By default tchef will not validate payloads. To enable validation, build a schema with your chosen library and pass it as validateSchema:

// Example using Valibot — any Standard Schema-compliant library works the same way
import { object, number, string, boolean } from 'valibot';

const TodoSchema = object({
    completed: boolean(),
    id: number(),
    title: string(),
    userId: number(),
});

const result = await tchef('https://jsonplaceholder.typicode.com/todos/1', {
    validateSchema: TodoSchema,
});

// result.data is automatically typed as { completed: boolean; id: number; title: string; userId: number }
// No need to pass a <T> generic — the schema drives the type.

So, there are 3 levels to the security you have about your response. At the most basic, with no validation or generic, the response data will be typed as unknown - already better than the any from a normal Fetch. By creating a TS type and passing it as a generic to the Tchef call, you get the response data type coerced into the expected type, with autocomplete and errors on IDE, but no real assurance that the data we got back is actually that type. By using the validation feature, you get the data correctly typed, and assurance that it was what you actually got back - at runtime! 🔥

Another bonus feature of the validation feature: if you expect the response to be a huge payload with dozens of fields, but you only really care about 5 or 6... you can create the schema with only those, and by default the response will still validate correctly (as long as those 5 or 6 were correct), and the return data will be stripped of the fields not in the schema, giving you back just what you need, a la GraphQL! 🔥

That is the default behaviour — it is controlled entirely by your schema library. Check your library's docs for how to configure passthrough (include extra fields) or strict (reject extra fields) behaviour.

Validation errors

On validation failure, tchef returns:

{ ok: false, error: 'Validation failed: <issues>', statusCode: 409 }

The error string includes up to 3 issues from the schema, formatted as path: message, with (+N more) appended if there are additional issues beyond the first 3.

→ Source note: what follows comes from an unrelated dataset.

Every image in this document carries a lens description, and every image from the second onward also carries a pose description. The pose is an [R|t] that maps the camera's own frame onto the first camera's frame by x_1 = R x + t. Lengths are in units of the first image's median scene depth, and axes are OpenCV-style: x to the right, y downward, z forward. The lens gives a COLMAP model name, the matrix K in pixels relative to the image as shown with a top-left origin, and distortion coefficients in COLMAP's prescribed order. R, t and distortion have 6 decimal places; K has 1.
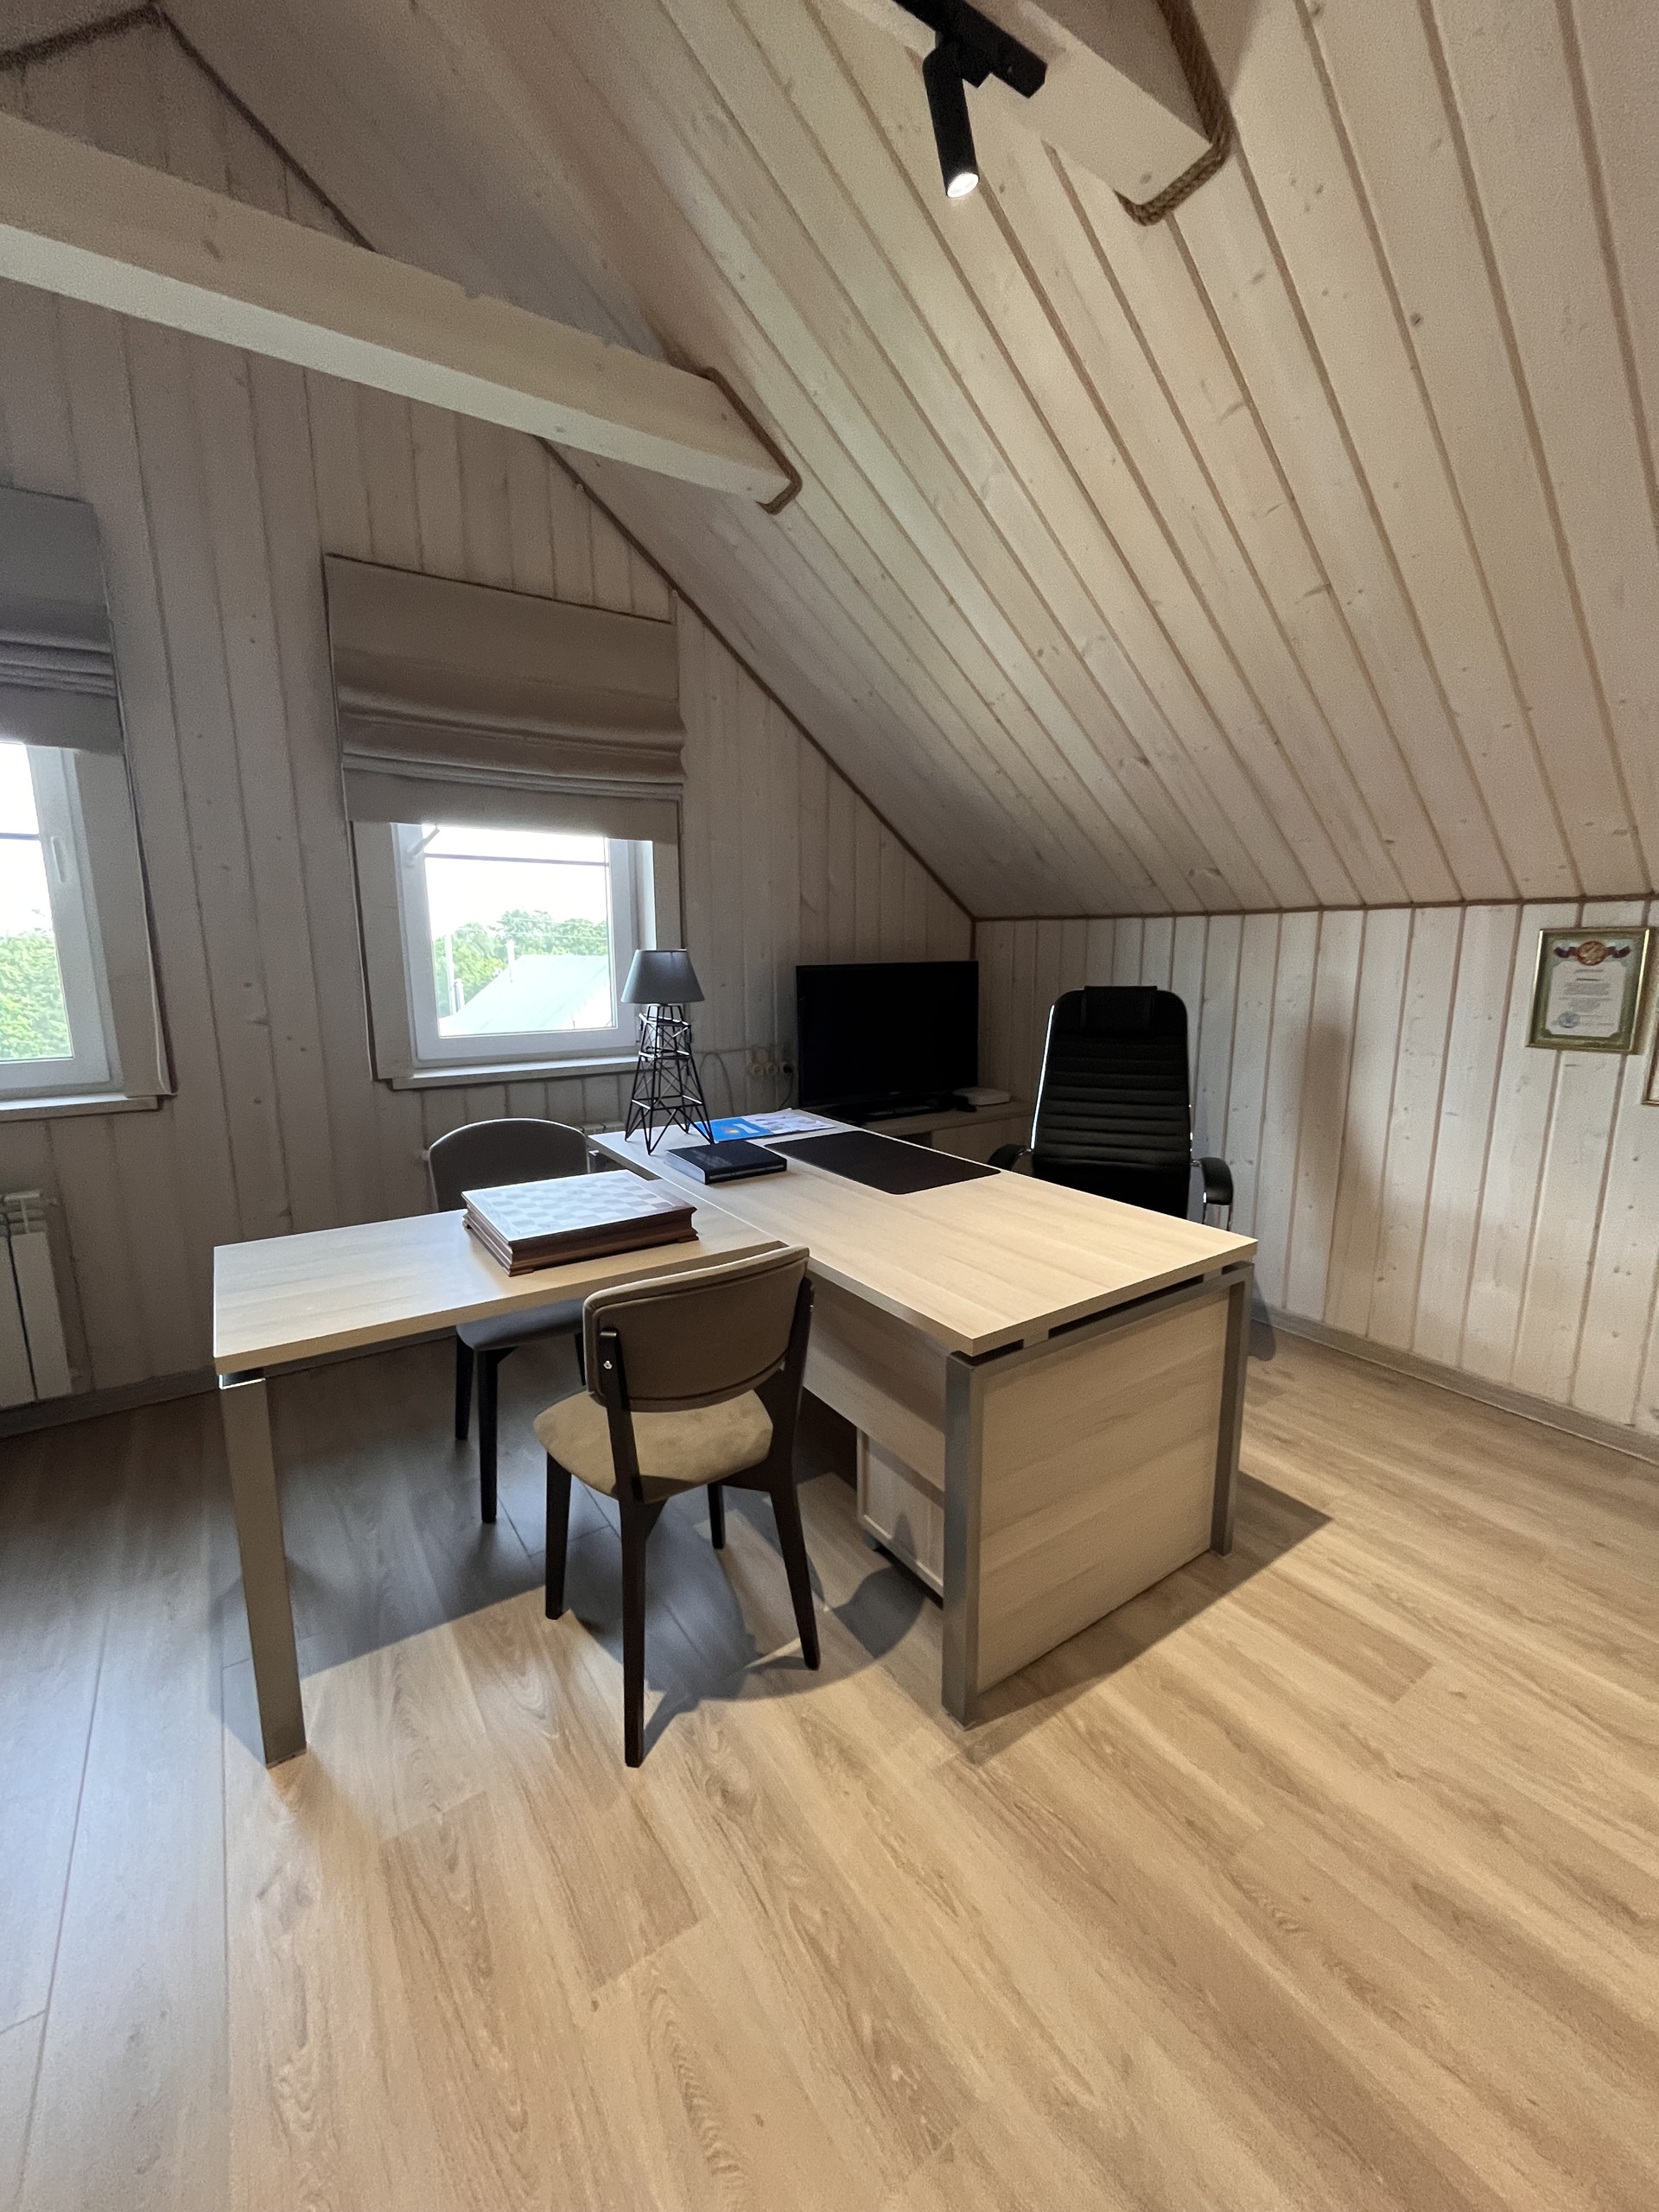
lens RADIAL K [[896.1, 0, 829.0], [0, 896.1, 1110.1], [0, 0, 1]] dist [-0.000069, 0.000173]
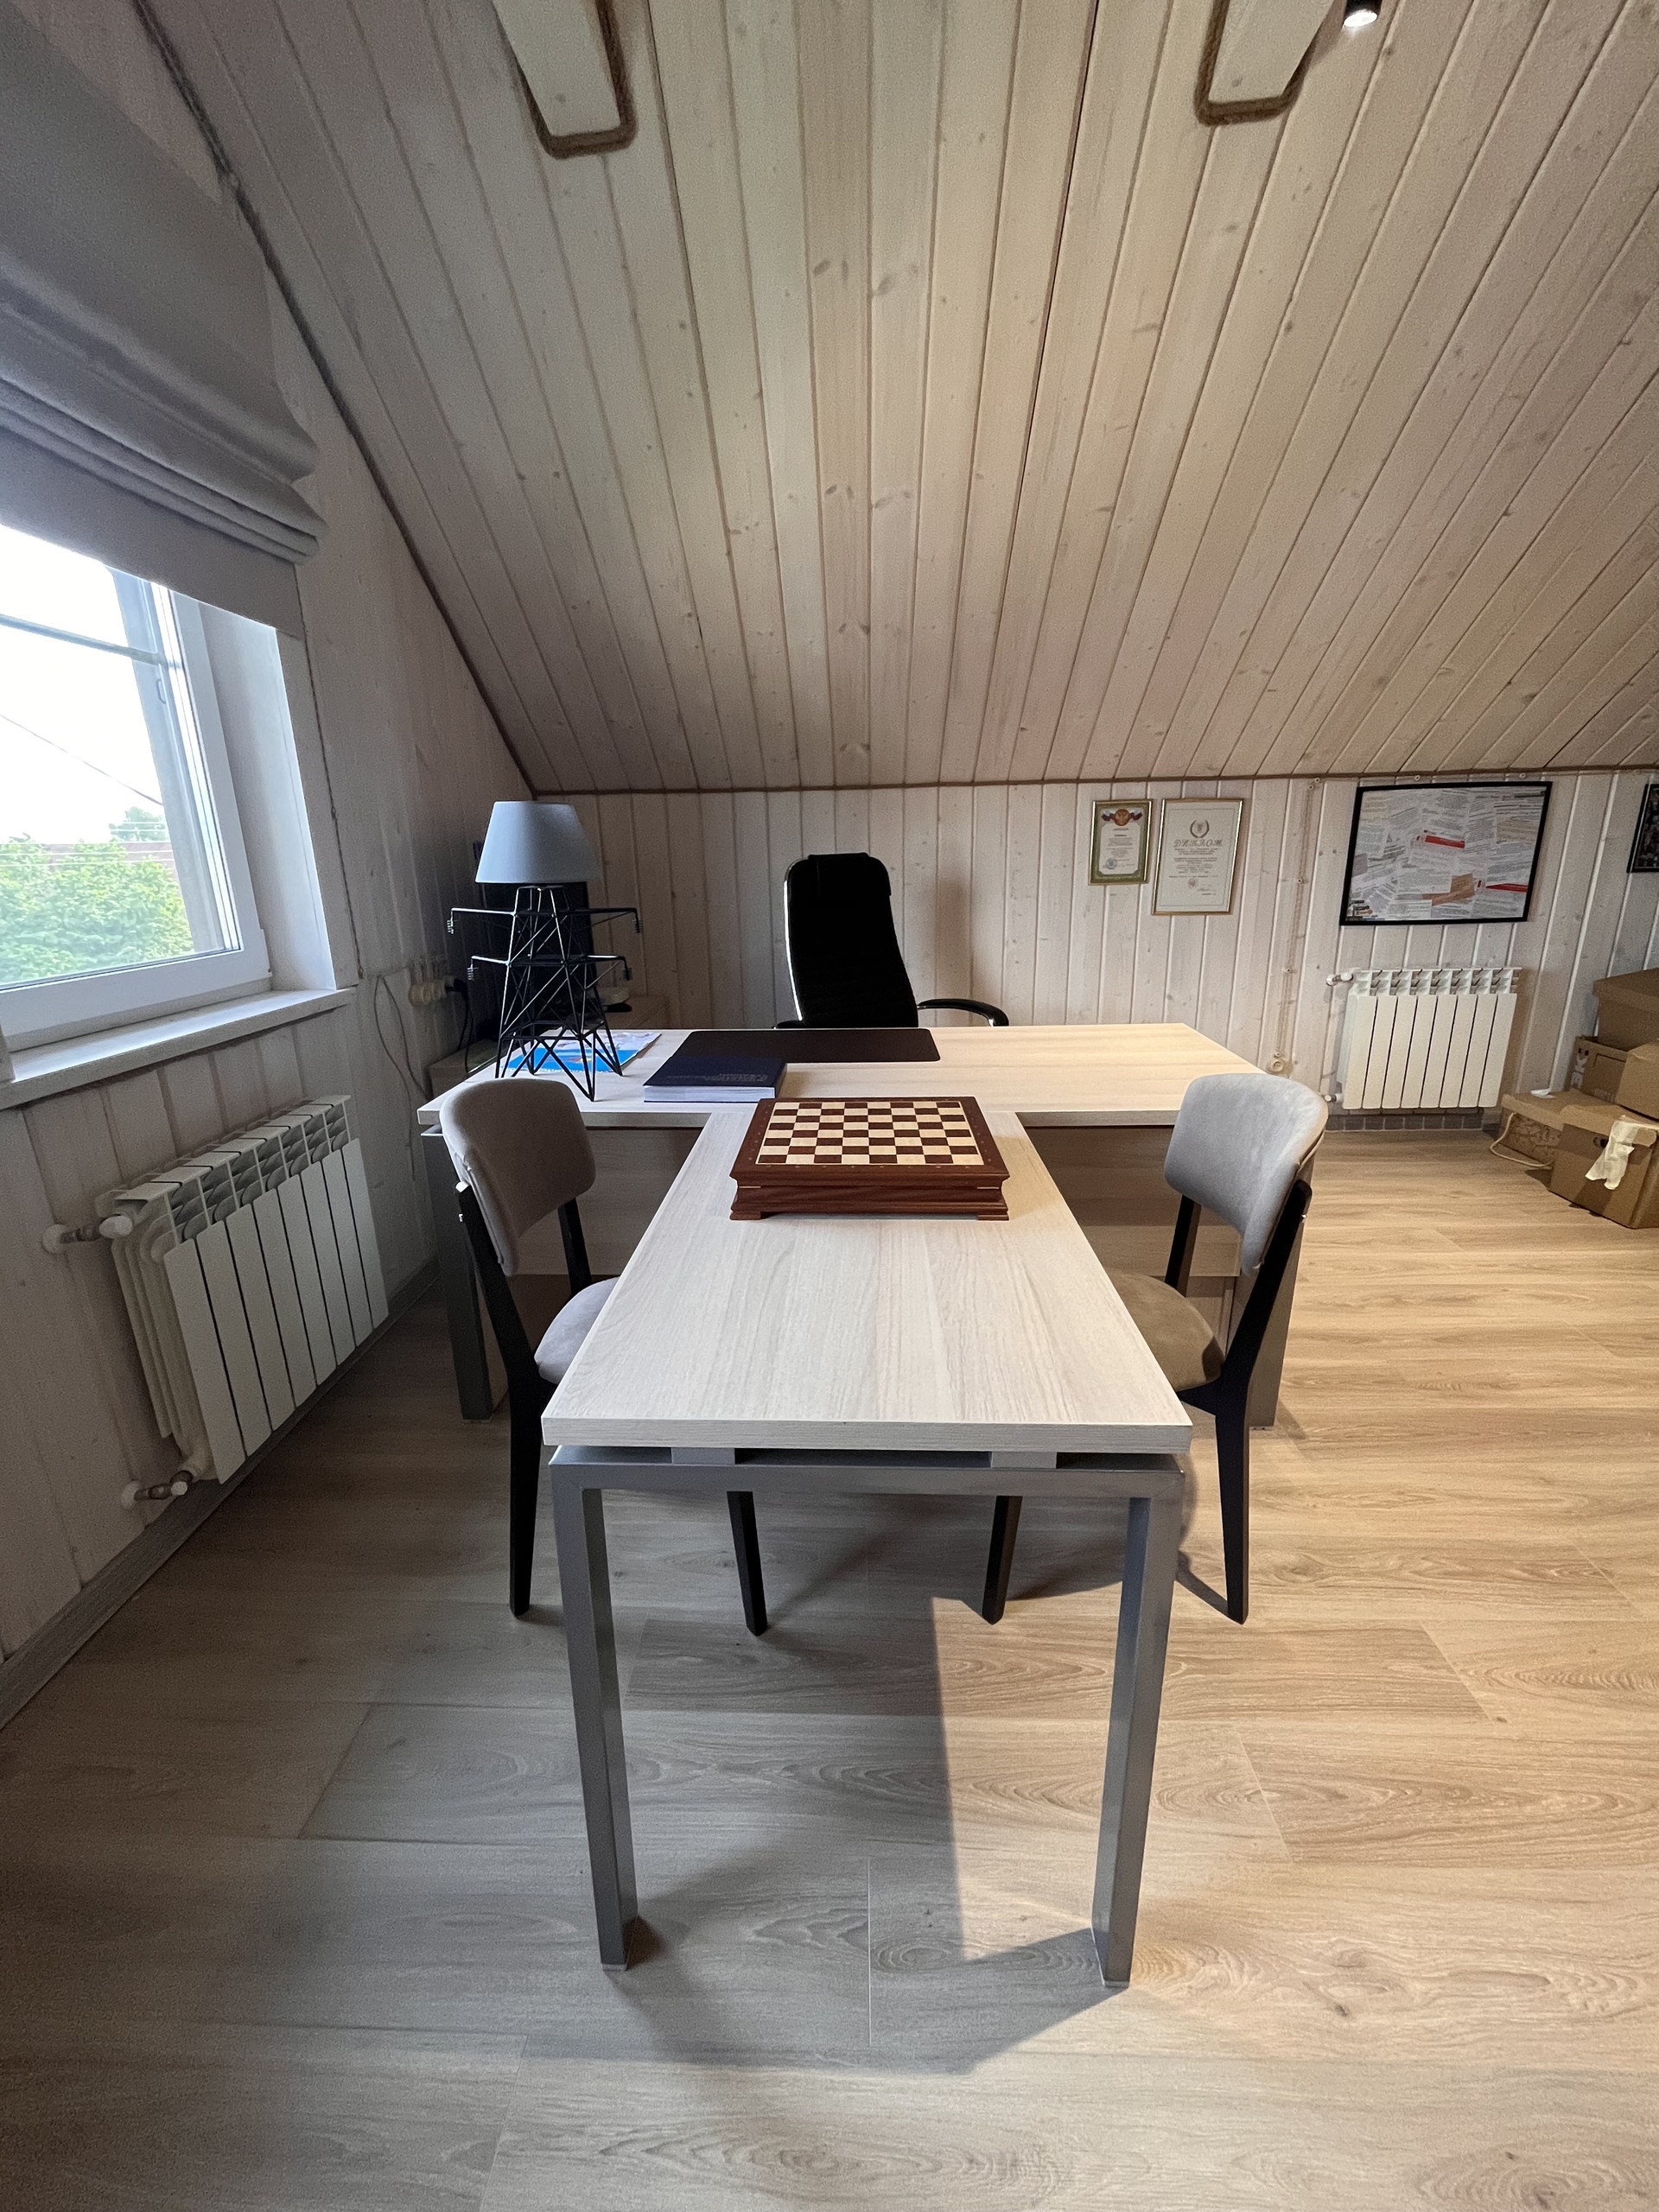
lens RADIAL K [[896.1, 0, 832.4], [0, 896.1, 1107.1], [0, 0, 1]] dist [-0.000069, 0.000173]
pose [[0.586967, -0.237005, 0.774143, -0.859287], [0.163745, 0.971184, 0.173176, -0.050491], [-0.792879, 0.025114, 0.608861, 0.570475]]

Retrying on validation failure

By default, validation failures are not retried (they are usually deterministic — the server returned the wrong shape). If you have a flaky endpoint that occasionally returns malformed payloads, you can opt in:

const result = await tchef('https://example.com/data', {
    validateSchema: MySchema,
    retries: 3,
    retryOnValidationFail: true,
});

Roadmap

  • Caching options for browser and Node.js runtimes.
  • Support for more response formats, like formData, arrayBuffer, etc.